Location: Southern California
12,793 posts, read 15,041,540 times
Reputation: 15363
Quote:
Originally Posted by ExNooYawk2 View Post
Your responses have given me much to think about. Forever Blue, we could be related, lol.

It's hard to explain a person like my mother who has always put herself ahead of everyone. When she and my father divorced, our income was drastically reduced. Her response was to take each and every dime of babysitting, paper route, bus boy, etc. money from all of us kids. She signed our names on student loan checks and cashed them leaving my siblings with big bills to pay (I had moved out by then, in with a friend). She loaded up as many credit cards as she could and never paid anything back. She charged from every store in town, ditto. Sometimes we kids would get accosted shop owners wanting to know when she was going to pay her bill. They came to our house too but she wouldn't answer the door. We had "the signal" to use if we had to call home, which was one ring, hang up then call again and she'd know it wasn't a bill collector. Once I was in the nurse's office with a fever and sick with my nervous stomach thing but too embarrassed to tell her why my mother didn't answer the phone. Eventually I told her. My mother got a neighbor to pick me up.

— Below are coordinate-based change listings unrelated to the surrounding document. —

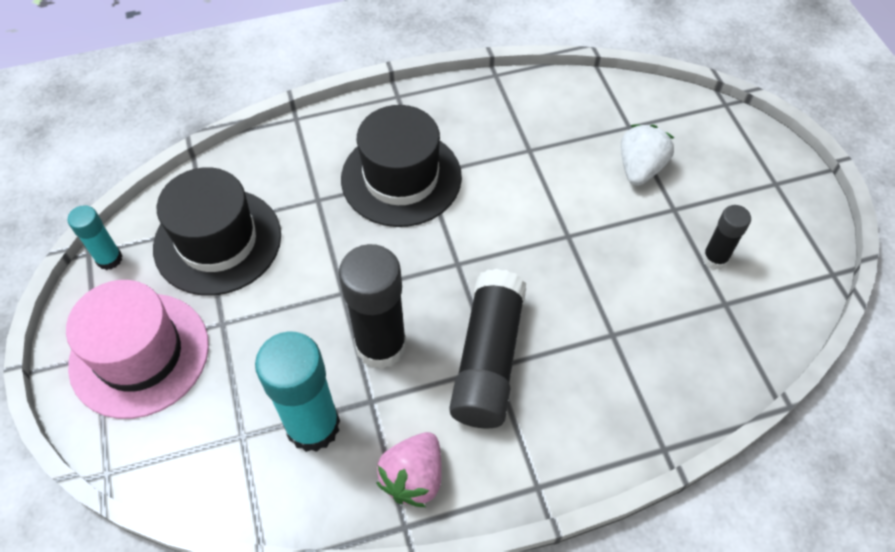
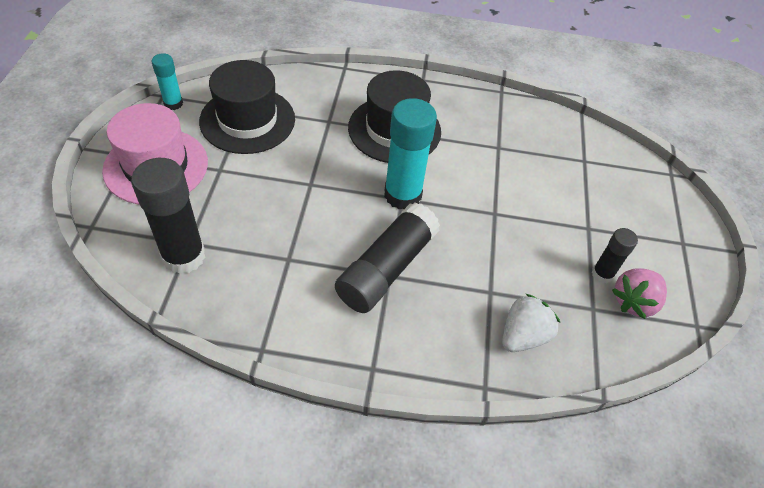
camera: 20 degrees right, 5 degrees down
turquoise glue stick [255,331,340,452] -> turquoise glue stick moved to [384,98,437,209]
black glue stick [339,244,407,369] -> black glue stick moved to [131,158,205,274]
pink strawberry [376,432,442,507] -> pink strawberry moved to [612,269,667,319]
white strawberry [621,124,674,186] -> white strawberry moved to [502,294,560,352]

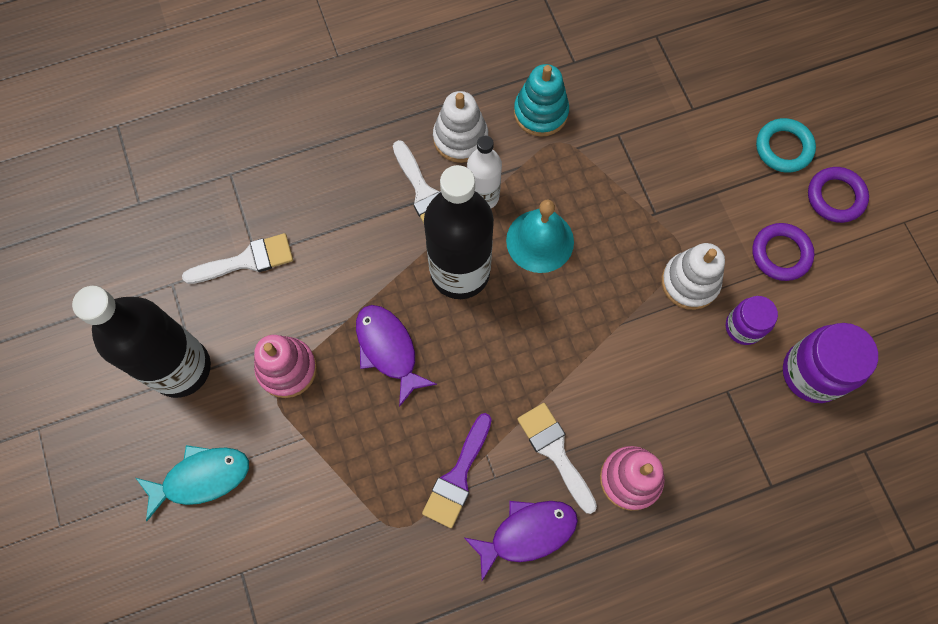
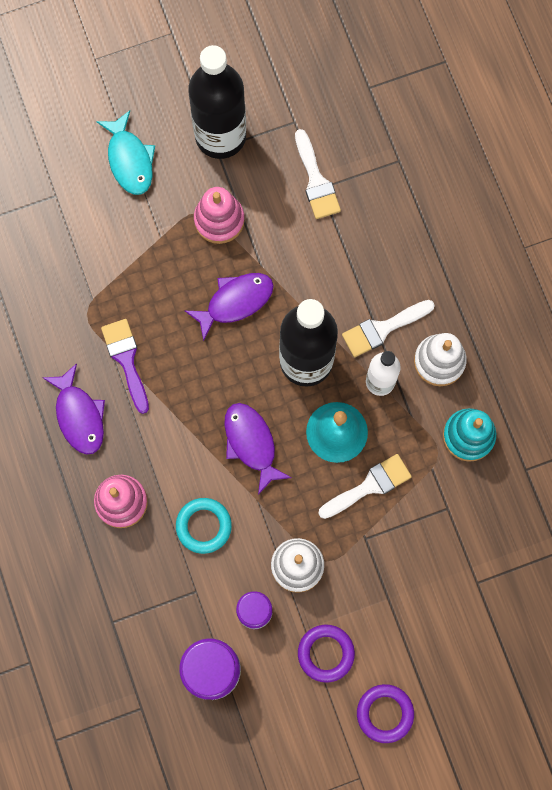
camera: 90 degrees right, 5 degrees up
purple brush [422,413,492,528] -> purple brush turned 45 degrees clockwise [101,319,149,414]
white brush [517,403,597,514] -> white brush moved to [318,454,412,519]
turquoise ring [756,118,816,173] -> turquoise ring moved to [176,498,232,554]
none -> purple fish [224,403,292,495]

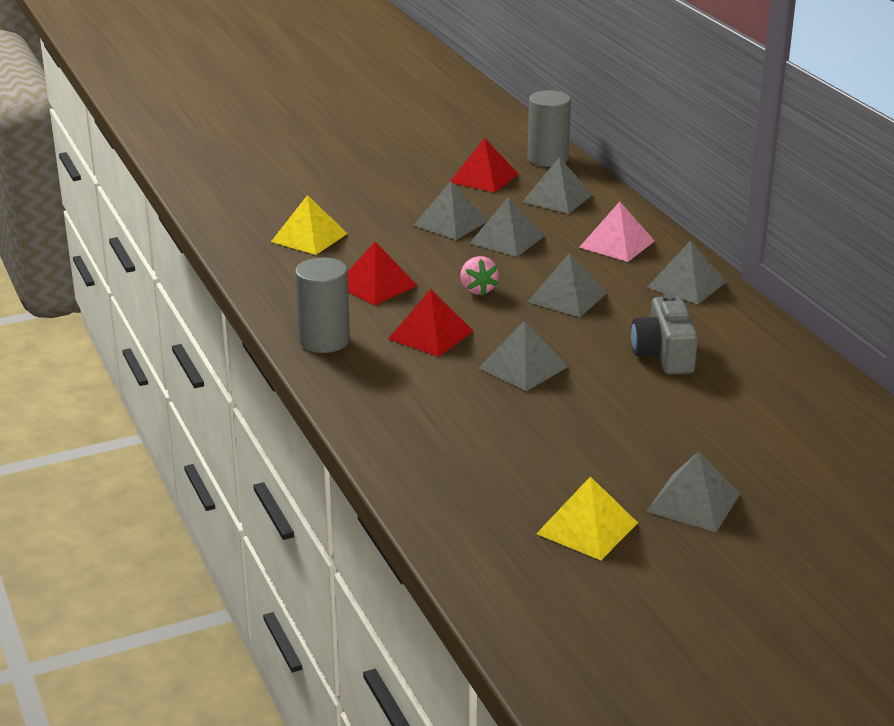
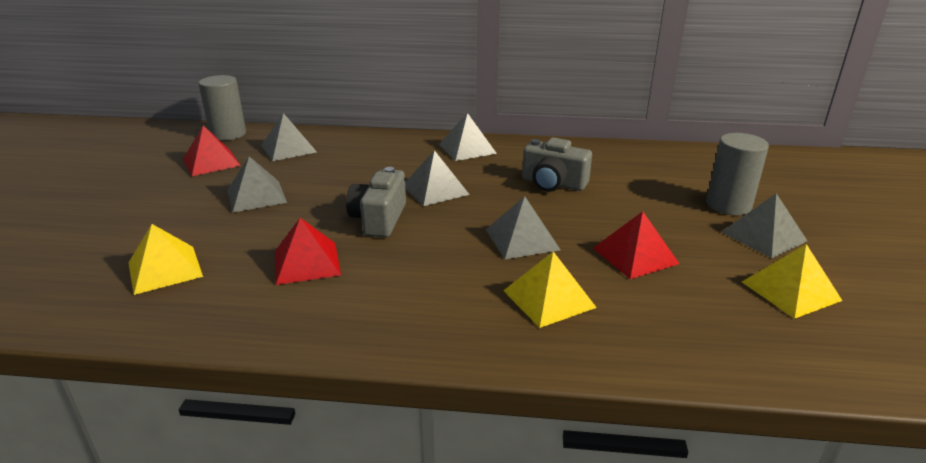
camera: 60 degrees left, 0 degrees up
grey cylinder [295,258,350,353] -> grey cylinder moved to [706,133,769,215]
red pyramid [388,289,473,357] -> red pyramid moved to [593,211,680,279]
pink strawberry [460,256,499,295] -> grey camera [346,167,406,237]
grey pyramid [469,197,545,257] -> none
pink pyramid [579,202,655,262] -> none
none -> yellow pyramid [503,251,597,328]

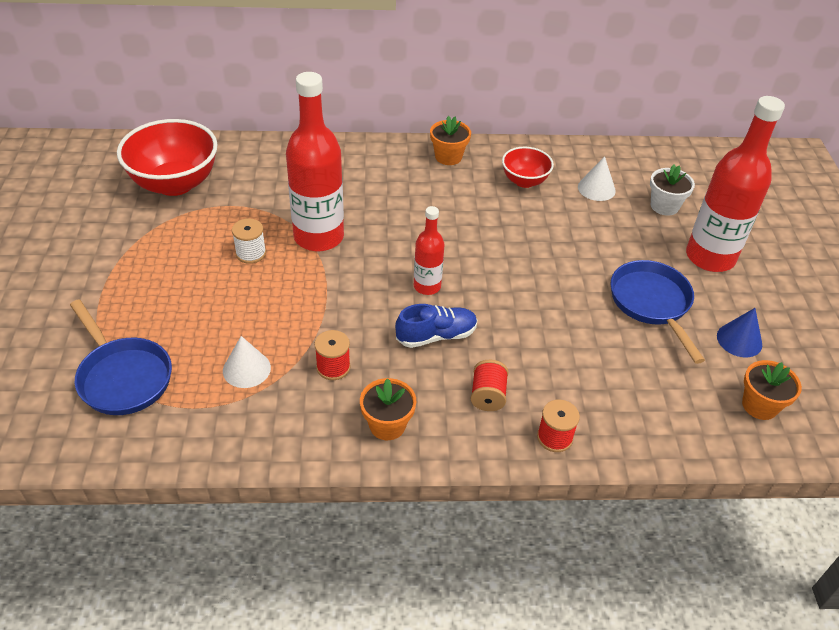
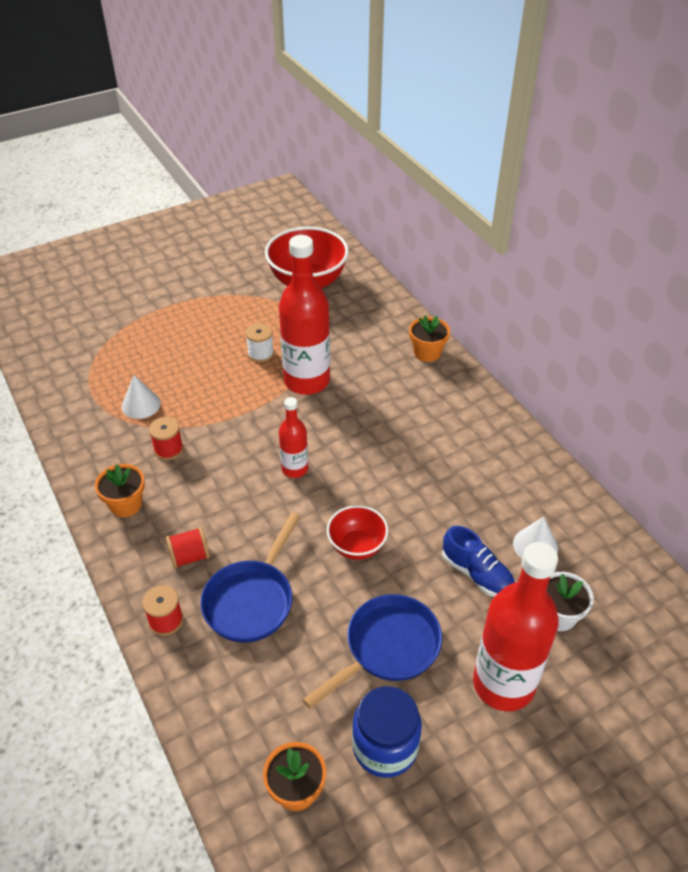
camera: 65 degrees right, 0 degrees up
blue pan [70,300,172,415] -> blue pan moved to [200,512,301,643]
blue shoe [395,304,477,348] -> blue shoe moved to [442,526,515,597]
orange flower pot [430,116,471,165] -> orange flower pot moved to [409,315,450,362]
red bowl [502,147,554,188] -> red bowl moved to [327,505,389,560]
blue cone [717,308,762,357] -> blue jar [352,686,422,778]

Life with this woman has been very trying for all of us. I could relate more stories along the same lines. She was too sick, tired and had too many problems to work and earn money, according to her. The irony is she'll be 93, fairly healthy and the only one of her friends and family to have survived. She took very good care of herself and still does.

Anyway, I've come to terms with her and her foibles long ago. It was having the back story of what happened on that awful day long ago that opened the wound somewhat. Things are good and I have been VERY blessed.

Yep, I'm not surprised by any of your mom's actions. She more than likely is a narc...bleeding everyone around her bone dry, getting everything she can out of everything & everyone to the fullest until there's nothing left, but never taking any blame for any of it & not feeling any guit for any of her actions.

Certain people, espcially narcs don't deserve to be parents because they don't have any of the qualities it takes to be a genuinely good parent & she's one of them. Narcs are the type of people who don't need to have children, but it seems they often still have them so they'll always have people to have control over, serve them so to speak, take advantage of, etc., similarly to how a man has a harem in certain cultures.

Once one realizes that a family member (or anyone else in their life) is a narc, the best thing to do is stay far away from that person.

I hope you're a lot more content nowadays!